Smith will give Bellefonte officials a written report this week outlining what he found. Once the officials have the report, they will notify Dann of what they want him to do and give him time to comply.
Smith said the damage is so bad that it’s highly unlikely anyone would want to invest the money to repair it.
While the Do De can’t be saved barring a generous investor wanting to restore the building, the Garman Opera House Theatre could be.
The Garman suffered fire damage to the top floors, but Smith said the building is still being assessed to see how stable it is.
In the meantime, the borough will pay to put a roof over the Garman. Its roof collapsed in the fire, and heavy rain Tuesday meant the inside got wet.
The owner, Kathryn Iadarola, is in foreclosure proceedings with a bank and had declined to comment.
Borough Manager Ralph Stewart said it’s important that the building be protected from rain and snow as soon as possible.
“Given the circumstances, the borough’s going to have to step up to do that,” he said.
Stewart said he doesn’t know how much a roof will cost.
Bellefonte Fire Chief Tim Schreffler, also on the scene during the inspection Wednesday, said the cause of the fire remained under investigation.
He went inside the Do De on Wednesday during the inspection and said the damage he saw was “horrible.”
Schreffler said East High Street in front of the Do De will remain closed until further notice.
Dann was able to retrieve some items from inside.
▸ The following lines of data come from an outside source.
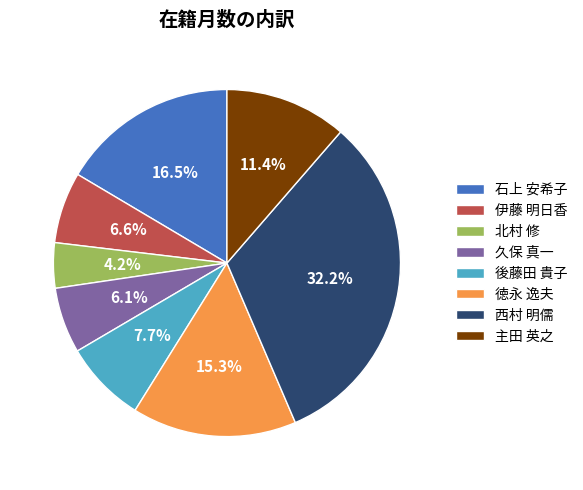

What percentage is the 後藤田 貴子 slice, to the nearest percent?

8%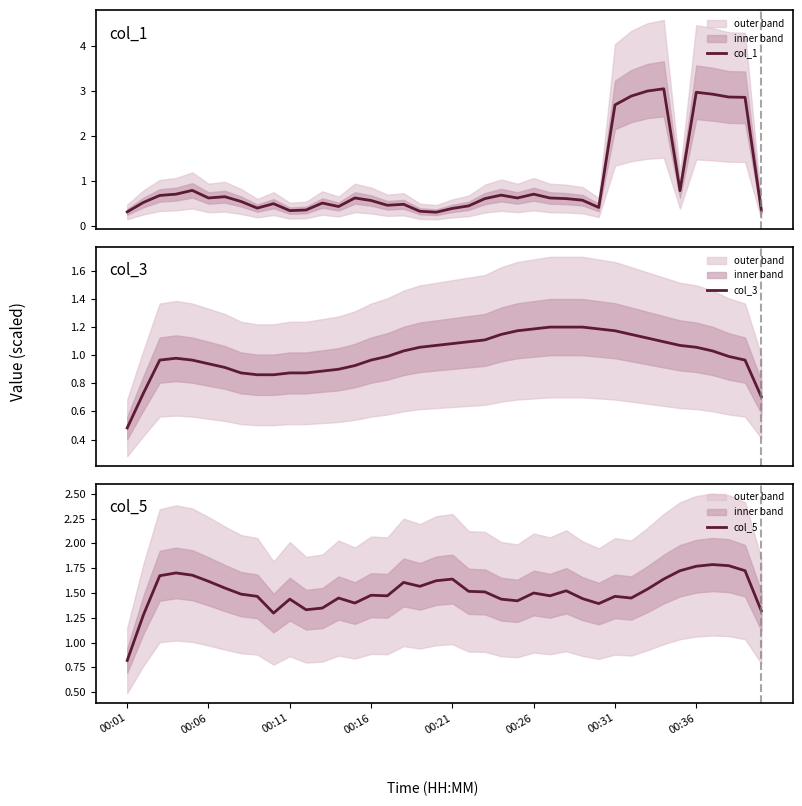

Which has a higher value, 18 or 14?

14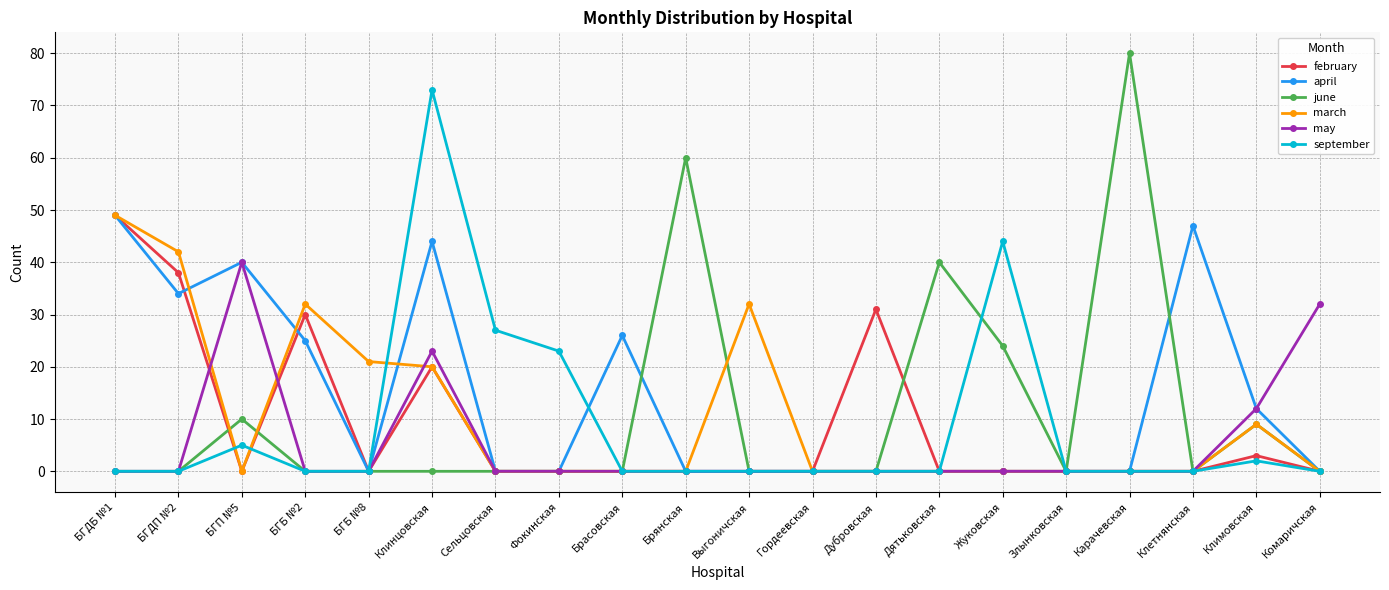

What is the difference between the maximum and minimum values in the april series?

49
He hauled out files, parts of a cash register and other mementos, like a framed picture of the Do De’s exterior and a sign warning people who aren’t 21 years old to leave the bar.
A pair of athletic shoes and a piggy bank were pulled out of one of the apartments Wednesday and returned to the resident.
Workers removed the Hotel Do De sign from the front porch, and the sign for J&E Guns was taken down, too.
Dann said he hasn’t moved forward with finding a new location for the Do De bar, because figuring out what would become of the building is the top priority.
The people who were left homeless were living in a temporary shelter organized by the local chapter of the American Red Cross in the Trinity United Methodist Church through Wednesday afternoon. The shelter closed once the residents either found permanent homes or went to stay with family or friends while working to finalize their housing plans.